The next mission is said to have been planned as a suicide attack on 6 December, 2002, when the president was supposed to offer Eid prayers at the Faisal mosque in Islamabad. But the attackers failed to get close to the president because of strict security, investigators found. The third apparent attempt was planned for 23 March, 2003. This time, the Pakistan Day parade was to have been attacked by missiles. The Herald report says four missiles were brought to Rawalpindi for the purpose. But the parade was cancelled again - this time for security reasons. Subsequent plans were hatched by Amjad Farooqi, the report says, as Ahmed Omar Saeed Sheikh had been arrested in connection with the murder of Daniel Pearl.
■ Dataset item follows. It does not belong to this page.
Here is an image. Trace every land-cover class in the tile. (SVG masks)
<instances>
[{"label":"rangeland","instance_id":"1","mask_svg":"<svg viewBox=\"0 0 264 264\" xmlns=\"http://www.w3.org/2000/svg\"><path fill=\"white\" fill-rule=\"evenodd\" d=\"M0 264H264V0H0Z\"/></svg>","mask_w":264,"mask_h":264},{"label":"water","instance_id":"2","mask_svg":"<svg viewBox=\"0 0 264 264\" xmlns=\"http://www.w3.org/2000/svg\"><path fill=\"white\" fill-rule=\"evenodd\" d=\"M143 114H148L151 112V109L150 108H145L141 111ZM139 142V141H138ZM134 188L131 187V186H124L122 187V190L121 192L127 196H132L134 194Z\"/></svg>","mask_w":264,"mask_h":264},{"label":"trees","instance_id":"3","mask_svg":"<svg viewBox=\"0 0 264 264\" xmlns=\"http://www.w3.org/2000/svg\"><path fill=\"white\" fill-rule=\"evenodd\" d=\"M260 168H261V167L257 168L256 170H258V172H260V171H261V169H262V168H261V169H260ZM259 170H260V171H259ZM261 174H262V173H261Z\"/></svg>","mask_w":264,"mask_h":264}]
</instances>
Another attempt failed because jamming devices preventing an explosives-laden car from blowing up in Karachi as the president's motorcade drove past it, the authorities said.

Such a sustained campaign by the jihadis, says the report, demonstrates their resolve to eliminate President Musharraf. It also reflects their ability to penetrate the armed forces using militants disguised as preachers. The extent of such infiltration remains as yet unclear and thus a source of continuing anxiety for the authorities, the report concludes.